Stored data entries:
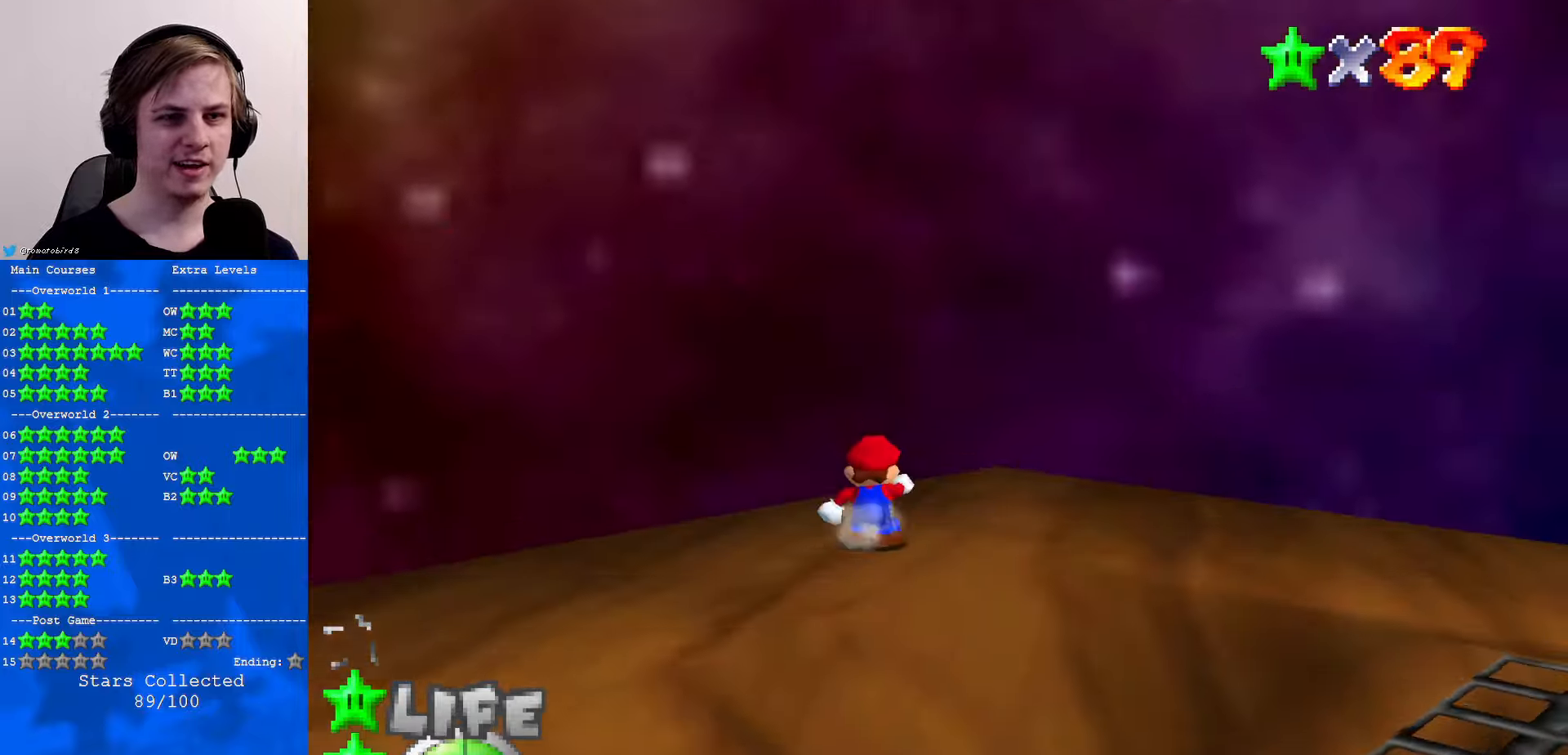
{"buttons": ["C_DOWN", "C_LEFT"], "left_stick": "center", "events": [[66, "C_LEFT", "down"], [100, "C_DOWN", "down"], [133, "C_DOWN", "up"], [133, "C_LEFT", "up"], [266, "C_LEFT", "down"], [300, "C_DOWN", "down"], [333, "C_LEFT", "up"], [366, "C_DOWN", "up"], [466, "C_LEFT", "down"], [500, "C_DOWN", "down"]]}
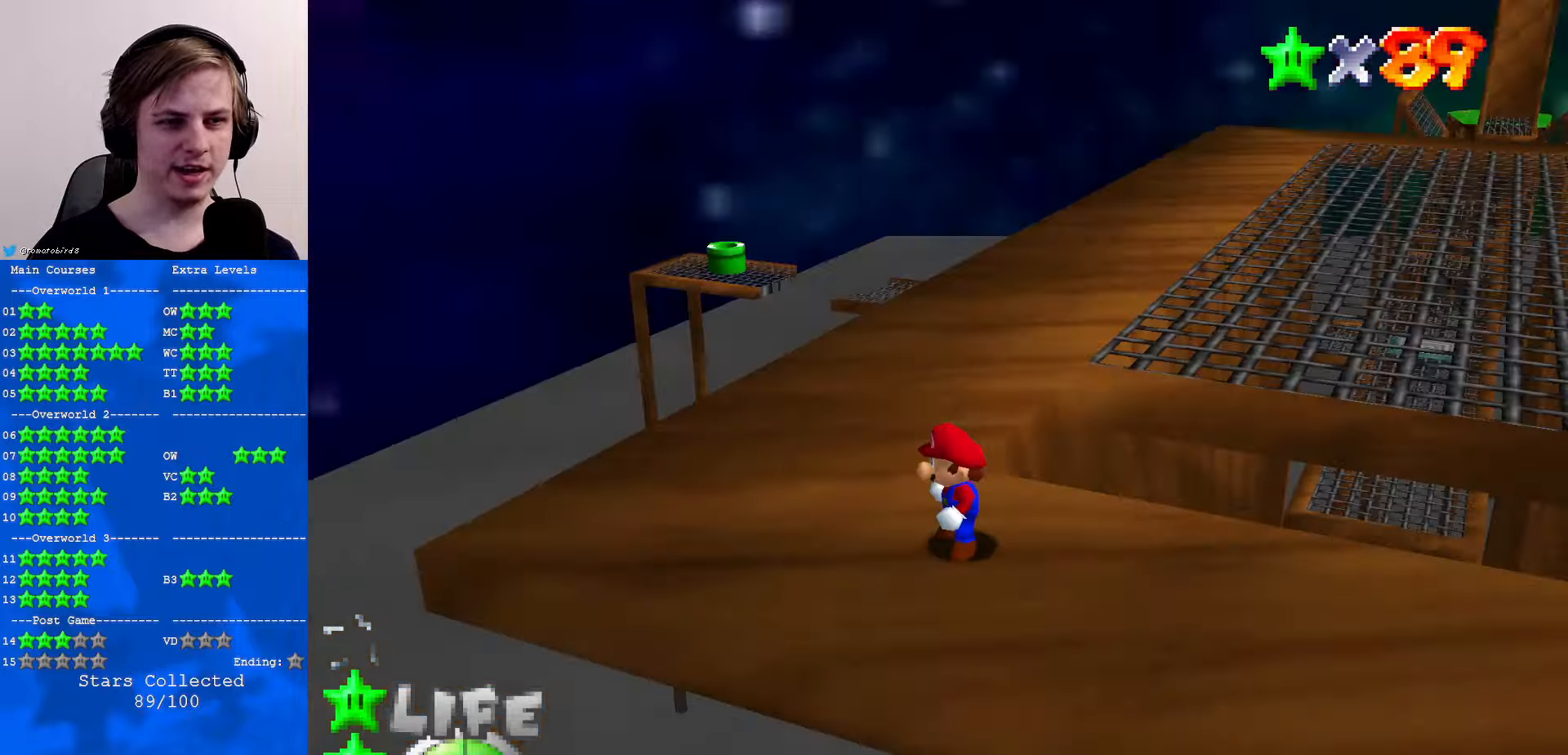
{"buttons": [], "left_stick": "up-left", "events": [[66, "C_DOWN", "up"], [66, "C_LEFT", "up"], [166, "left_stick", "left"], [500, "left_stick", "up-left"]]}
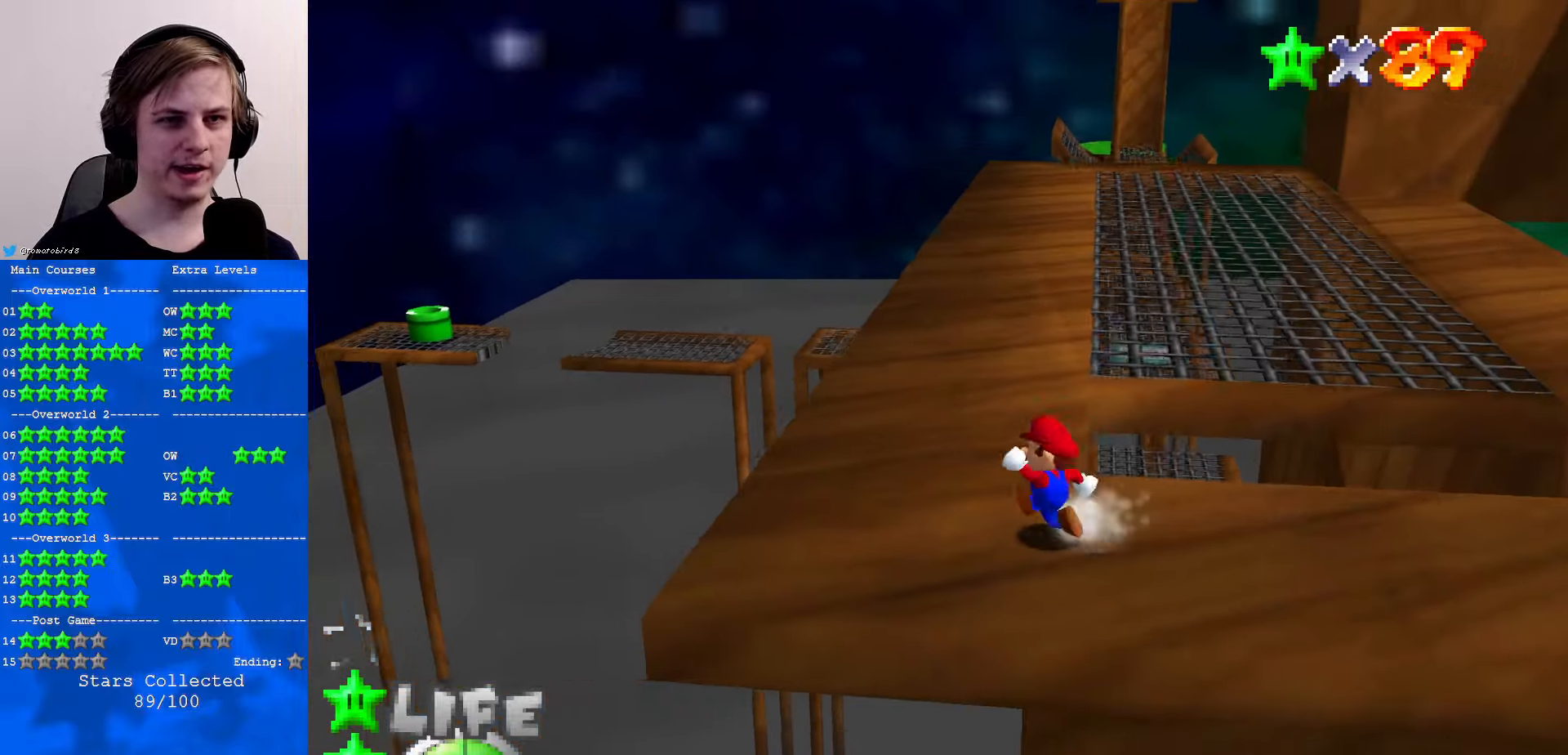
{"buttons": ["A"], "left_stick": "up", "events": [[100, "left_stick", "up"], [333, "A", "down"]]}
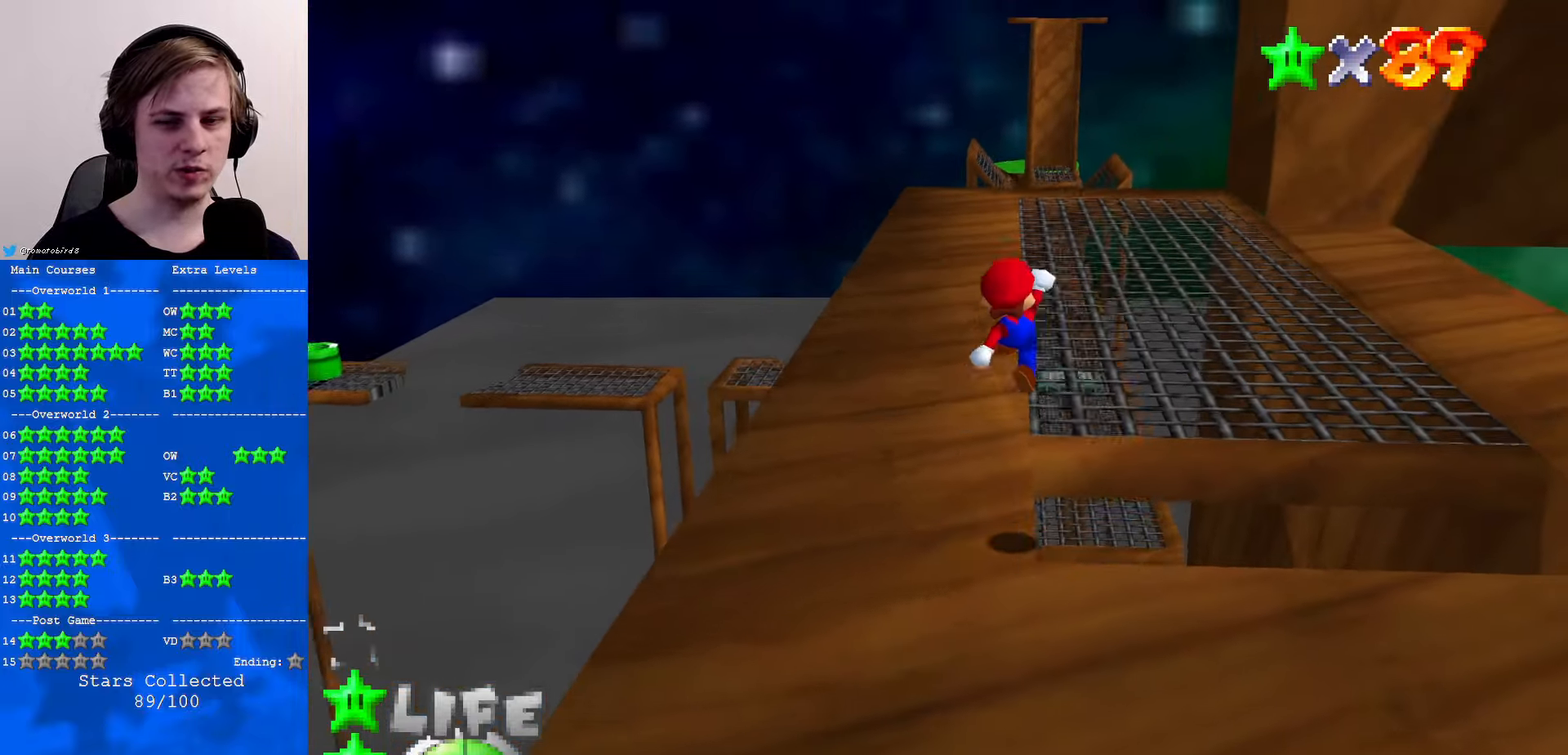
{"buttons": [], "left_stick": "up", "events": [[233, "B", "down"], [366, "B", "up"], [400, "A", "up"]]}
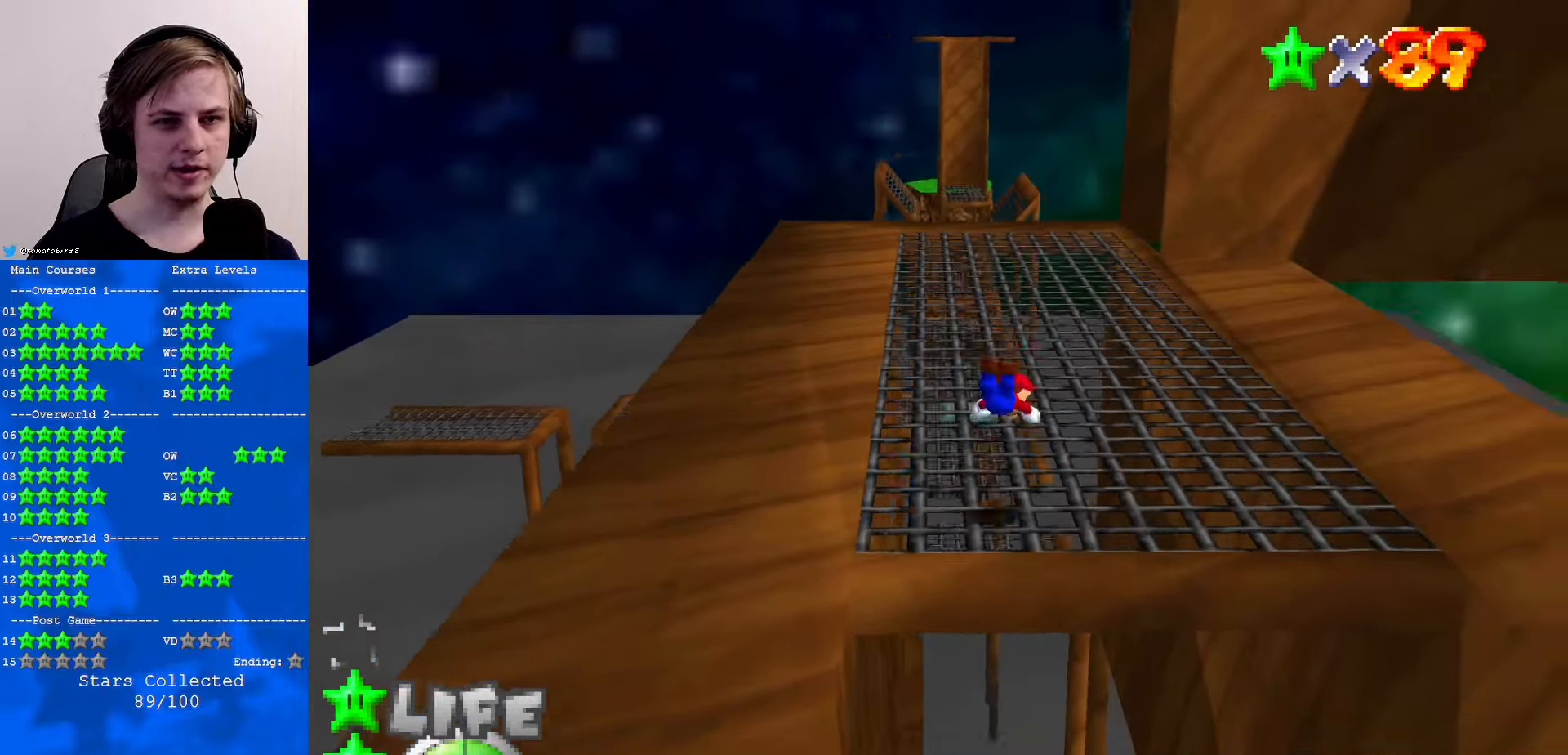
{"buttons": ["A"], "left_stick": "up", "events": [[200, "B", "down"], [233, "A", "down"], [233, "B", "up"]]}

*Goal of the exercise*. Exact copy, no pictures: set down all the entries again as they stand.

*Solution to the problem*.
{"buttons": ["C_DOWN", "C_LEFT"], "left_stick": "center", "events": [[66, "C_LEFT", "down"], [100, "C_DOWN", "down"], [133, "C_DOWN", "up"], [133, "C_LEFT", "up"], [266, "C_LEFT", "down"], [300, "C_DOWN", "down"], [333, "C_LEFT", "up"], [366, "C_DOWN", "up"], [466, "C_LEFT", "down"], [500, "C_DOWN", "down"]]}
{"buttons": [], "left_stick": "up-left", "events": [[66, "C_DOWN", "up"], [66, "C_LEFT", "up"], [166, "left_stick", "left"], [500, "left_stick", "up-left"]]}
{"buttons": ["A"], "left_stick": "up", "events": [[100, "left_stick", "up"], [333, "A", "down"]]}
{"buttons": [], "left_stick": "up", "events": [[233, "B", "down"], [366, "B", "up"], [400, "A", "up"]]}
{"buttons": ["A"], "left_stick": "up", "events": [[200, "B", "down"], [233, "A", "down"], [233, "B", "up"]]}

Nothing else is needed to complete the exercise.